**Passage provided:**
········

Friday, April 22, 2011

Earth Day and Tea

Happy Earth Day!  (And happy birthday to Esme!)

Photo taken by Voyager I, 1977

Today, as we sip our tea, let's think about its impact on the earth (and the people who pick and process the leaf).  Tea is not currently grown in any substantial volume in the US.  Simply by purchasing and consuming tea, we are responsible for understanding how that choice impacts our ecosystem.  Tea is flown a long way to get to us (lots of carbon emissions), yet we pay very little for it.  I ask myself - is the price too cheap?  Are we truly paying for the real cost of the production, including the impact to the environment?  I try to buy tea from reputable sources that use sustainable practices and treat tea workers fairly.  This means I pay more for tea.  Yet it's still a very affordable luxury.   

Do you know where your tea comes from?  About the farming practices used to produce it?  About the farm's relationship with the people that tend the leaf?  It can be a fun way to dive more deeply into the world of tea.


Esmerelda said...

Thanks for the birthday wishes! We had an amazing t-storm last night.

Anonymous said...

Yes, I like this thoughtful post.

Teafan said...

········

Data records:
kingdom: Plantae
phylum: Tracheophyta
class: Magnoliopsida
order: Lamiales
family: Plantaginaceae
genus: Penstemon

········

**Exercise instructions:**
1 > Answer these about the blog post on Earth Day and tea:
(a) Which spacecraft took the photo, and in what year?
(b) Is tea grown in any substantial volume in the US right now?
(c) What does Esmerelda say happened last night?
2 > Write out the blog post on Earth Day and tea again, beginning at the words "Earth Day and" and stopping after "a very affordable luxury.", and replace "carbon emissions" with "greenhouse gas emissions".

**Written answers:**
1 >
(a) Voyager I, in 1977.
(b) No.
(c) They had an amazing t-storm.

2 >
Earth Day and Tea

Happy Earth Day!  (And happy birthday to Esme!)

Photo taken by Voyager I, 1977

Today, as we sip our tea, let's think about its impact on the earth (and the people who pick and process the leaf).  Tea is not currently grown in any substantial volume in the US.  Simply by purchasing and consuming tea, we are responsible for understanding how that choice impacts our ecosystem.  Tea is flown a long way to get to us (lots of greenhouse gas emissions), yet we pay very little for it.  I ask myself - is the price too cheap?  Are we truly paying for the real cost of the production, including the impact to the environment?  I try to buy tea from reputable sources that use sustainable practices and treat tea workers fairly.  This means I pay more for tea.  Yet it's still a very affordable luxury.